このように、マージンをおおきくとって画面の真ん中にコンテンツを寄せることで、iPadのように広い画面でも視線をおおきく動かさずに読むことができます。
余談ですがreadable content guide
はUIViewのAPIです。
このような使い方のサンプルが、上であげたセッションで紹介されているので、興味がある方はご覧ください。
cellLayoutMarginsFollowReadableWidthを設定する方法
cellLayoutMarginsFollowReadableWidth
をコードで設定する場合は、以下のようにviewDidLoadなどでtrue
を代入します。
class ViewController: UIViewController, UITableViewDataSource {
@IBOutlet weak var firstTableView: UITableView!
@IBOutlet weak var secondTableView: UITableView!

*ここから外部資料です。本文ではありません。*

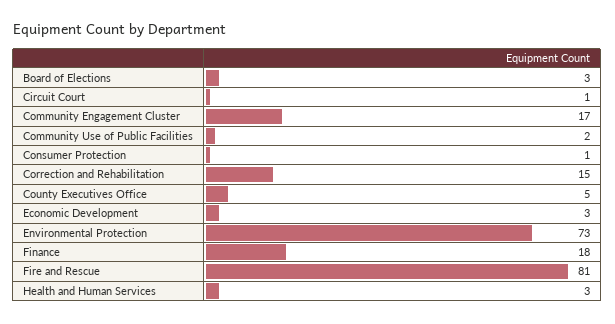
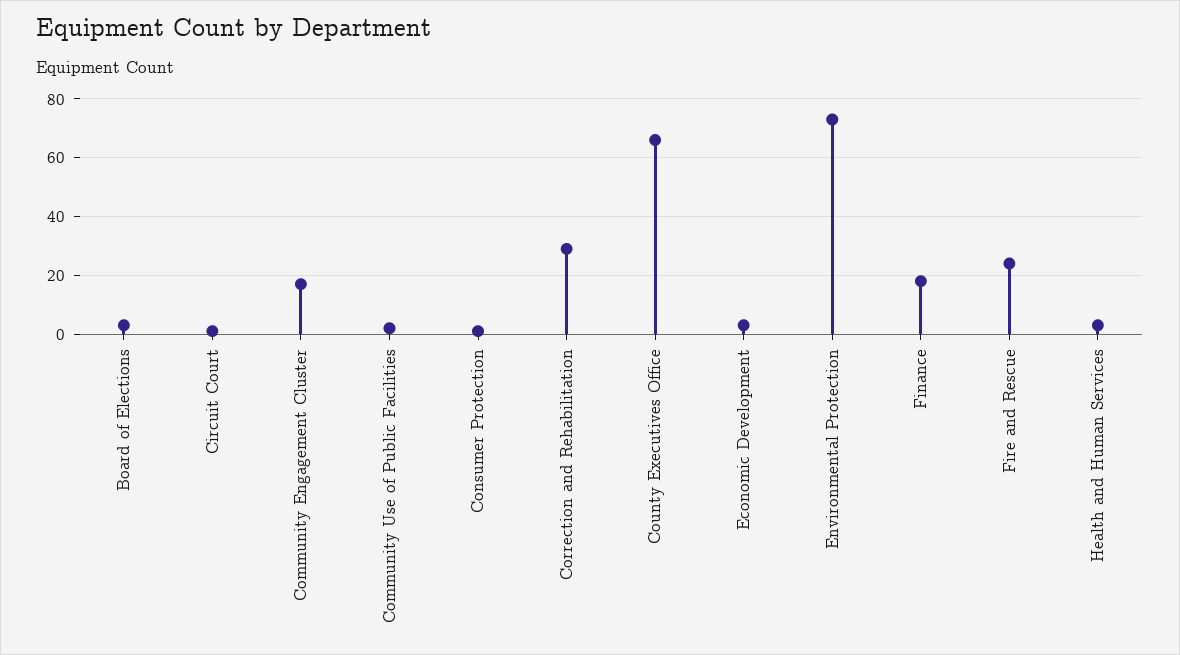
Correction and Rehabilitation: 15 -> 30
County Executives Office: 5 -> 65
Fire and Rescue: 81 -> 25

let firstData = ["dog", "cat", "lion"]
let secondData = ["chicken", "robin"]
override func viewDidLoad() {
super.viewDidLoad()
firstTableView.dataSource = self
secondTableView.dataSource = self
firstTableView.cellLayoutMarginsFollowReadableWidth = true
}
以下略
}
ストーリーボードで設定する場合は、TableViewのサイズインスペクターでFollow Readable Width
にチェックを入れます。
separatorInsetとは
つぎはseparatorInset
です。
先ほどとおなじく、アップルの公式リファレンスによると、つぎのように説明されています。
Specifies the default inset of cell separators.
セルの区切り線のデフォルトインセットとのことです。
インセットは、はめ込みや挿入という意味なので、セルの区切り線にすきまをはめ込むというような意味でしょうか。readable content guide
はコンテンツを読みやすくするためのマージン(余白)でしたが、インセットはコンテンツをそろえるためのすきまです。
たとえば、App Storeアプリをご覧ください。
コンテンツのサイズにあわせて、区切り線の長さがかわって縦のはしがそろっています。このように、そろえるためのすきまをはめ込むのがSeparator Inset
なのです。
Separator Insetを設定する方法
Separator Inset
をストーリーボードで設定してみましょう。
テーブルビューのアトリビュートインスペクターに、Separator Inset
という設定があります。
こちらが初期値ではAutomatic
になっています。この設定だと左端にすきまができるので、クリックしてCustom
を選んでみましょう。
そうすると、Left
とRight
という項目が表示されます。よくみると、Left
が15
になっています。これが左端のすきまの正体だったんですね。
ためしにLeft
を0
にしてみましょう。
実行すると、下のスクリーンショットのようになりました。
画面の上半分のテーブルビューがAutomatic
で、下半分がCustom
でLeft
を0
にしています。下半分のテーブルビューは、左端のすきまがなくなっていますね。
コードで設定する場合は、以下のようにテーブルビューのseparatorInset
にUIEdgeInsets
を代入します。
class ViewController: UIViewController, UITableViewDataSource {
@IBOutlet weak var firstTableView: UITableView!
@IBOutlet weak var secondTableView: UITableView!
let firstData = ["dog", "cat", "lion"]
let secondData = ["chicken", "robin"]
override func viewDidLoad() {
super.viewDidLoad()
firstTableView.dataSource = self
secondTableView.dataSource = self
secondTableView.separatorInset = UIEdgeInsetsMake(0, 3, 0, 11)
}
以下略
}
上の例は、Left
が3
でRight
が11
です。左右とも0
にする場合はUIEdgeInsets.zero
を使って、secondTableView.separatorInset = UIEdgeInsets.zero
のように書くこともできます。
UIEdgeInsets
は上下左右の指定ができますが、separatorInset
では左右の値だけが使用されます。また、アラビア語などのように、横書き文を右から左に表示する言語の場合は、自動的に左右の値を反転してくれるそうです。
言いたいだけのまとめ
すきま時間の活用など、現代人にとってすきまは非常に重要な要素となっています。
また、神は細部に宿るともいいますので、テーブルビューのすきまもおろそかにせず、しっかりとインセットしていきたいものですね。